### Goal of the exercise
Write out exactly the lines below that run from the one containing "https://motokosmos.ua/" through the one containing "からご確認ください。 発表に際しては研究会論", both included, with no other lines.

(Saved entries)
=== Section Start ===

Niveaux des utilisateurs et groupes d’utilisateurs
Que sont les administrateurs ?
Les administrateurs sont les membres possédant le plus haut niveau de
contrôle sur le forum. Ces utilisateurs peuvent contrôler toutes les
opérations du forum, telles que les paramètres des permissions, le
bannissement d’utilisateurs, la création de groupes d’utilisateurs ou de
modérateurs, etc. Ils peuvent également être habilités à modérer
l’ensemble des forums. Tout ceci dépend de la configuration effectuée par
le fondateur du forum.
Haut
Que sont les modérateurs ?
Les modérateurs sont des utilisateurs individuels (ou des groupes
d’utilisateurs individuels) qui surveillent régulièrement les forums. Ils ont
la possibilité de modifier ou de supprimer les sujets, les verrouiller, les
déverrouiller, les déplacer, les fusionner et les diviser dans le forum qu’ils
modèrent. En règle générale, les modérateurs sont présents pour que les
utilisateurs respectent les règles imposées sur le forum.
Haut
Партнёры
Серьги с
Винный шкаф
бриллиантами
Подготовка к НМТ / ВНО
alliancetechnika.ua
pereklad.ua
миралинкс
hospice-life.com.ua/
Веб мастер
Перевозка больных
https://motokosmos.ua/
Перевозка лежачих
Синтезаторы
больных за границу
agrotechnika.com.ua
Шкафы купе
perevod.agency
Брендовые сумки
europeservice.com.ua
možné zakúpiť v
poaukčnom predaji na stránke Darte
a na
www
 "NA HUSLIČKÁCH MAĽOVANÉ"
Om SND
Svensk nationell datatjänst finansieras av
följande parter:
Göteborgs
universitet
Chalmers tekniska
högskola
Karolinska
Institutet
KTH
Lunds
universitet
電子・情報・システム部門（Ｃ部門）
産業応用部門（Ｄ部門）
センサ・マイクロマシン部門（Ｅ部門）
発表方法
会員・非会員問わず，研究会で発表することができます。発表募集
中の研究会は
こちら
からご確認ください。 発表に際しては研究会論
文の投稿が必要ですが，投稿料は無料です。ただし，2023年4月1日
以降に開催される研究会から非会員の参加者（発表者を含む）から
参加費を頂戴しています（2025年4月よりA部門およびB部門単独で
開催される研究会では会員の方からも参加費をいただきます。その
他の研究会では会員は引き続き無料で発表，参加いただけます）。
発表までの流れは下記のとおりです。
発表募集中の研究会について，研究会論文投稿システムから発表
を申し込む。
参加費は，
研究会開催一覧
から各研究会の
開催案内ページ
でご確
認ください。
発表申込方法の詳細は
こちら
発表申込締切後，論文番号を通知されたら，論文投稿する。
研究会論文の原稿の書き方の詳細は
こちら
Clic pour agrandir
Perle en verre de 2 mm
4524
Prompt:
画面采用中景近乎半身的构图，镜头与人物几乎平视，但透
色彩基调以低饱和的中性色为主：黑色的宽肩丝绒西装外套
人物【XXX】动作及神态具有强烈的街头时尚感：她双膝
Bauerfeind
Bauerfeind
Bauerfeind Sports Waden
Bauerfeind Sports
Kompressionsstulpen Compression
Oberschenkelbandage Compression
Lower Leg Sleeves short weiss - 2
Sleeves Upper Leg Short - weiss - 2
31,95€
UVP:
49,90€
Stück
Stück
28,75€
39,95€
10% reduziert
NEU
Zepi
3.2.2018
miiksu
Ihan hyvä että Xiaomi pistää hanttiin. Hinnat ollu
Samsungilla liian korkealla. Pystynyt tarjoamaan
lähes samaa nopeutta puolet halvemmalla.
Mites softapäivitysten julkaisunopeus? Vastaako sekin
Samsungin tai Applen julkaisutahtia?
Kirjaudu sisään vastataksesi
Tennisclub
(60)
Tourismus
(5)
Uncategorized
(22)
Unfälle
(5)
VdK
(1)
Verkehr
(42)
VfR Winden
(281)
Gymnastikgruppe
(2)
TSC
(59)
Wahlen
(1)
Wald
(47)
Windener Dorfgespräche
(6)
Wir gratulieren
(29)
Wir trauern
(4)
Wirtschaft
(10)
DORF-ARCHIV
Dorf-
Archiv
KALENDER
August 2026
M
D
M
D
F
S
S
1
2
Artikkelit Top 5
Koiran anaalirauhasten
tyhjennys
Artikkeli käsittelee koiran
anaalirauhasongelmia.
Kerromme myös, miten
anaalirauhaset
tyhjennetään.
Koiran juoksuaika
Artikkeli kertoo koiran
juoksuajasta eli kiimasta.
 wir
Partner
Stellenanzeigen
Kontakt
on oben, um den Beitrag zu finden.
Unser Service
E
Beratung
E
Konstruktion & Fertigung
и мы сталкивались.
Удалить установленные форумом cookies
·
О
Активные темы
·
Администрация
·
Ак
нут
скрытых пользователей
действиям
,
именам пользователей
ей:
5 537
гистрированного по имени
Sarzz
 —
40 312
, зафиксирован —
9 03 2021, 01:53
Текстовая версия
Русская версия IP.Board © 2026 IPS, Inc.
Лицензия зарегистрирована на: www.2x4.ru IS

=== Section End ===

### Problem solution
https://motokosmos.ua/
Перевозка лежачих
Синтезаторы
больных за границу
agrotechnika.com.ua
Шкафы купе
perevod.agency
Брендовые сумки
europeservice.com.ua
možné zakúpiť v
poaukčnom predaji na stránke Darte
a na
www
 "NA HUSLIČKÁCH MAĽOVANÉ"
Om SND
Svensk nationell datatjänst finansieras av
följande parter:
Göteborgs
universitet
Chalmers tekniska
högskola
Karolinska
Institutet
KTH
Lunds
universitet
電子・情報・システム部門（Ｃ部門）
産業応用部門（Ｄ部門）
センサ・マイクロマシン部門（Ｅ部門）
発表方法
会員・非会員問わず，研究会で発表することができます。発表募集
中の研究会は
こちら
からご確認ください。 発表に際しては研究会論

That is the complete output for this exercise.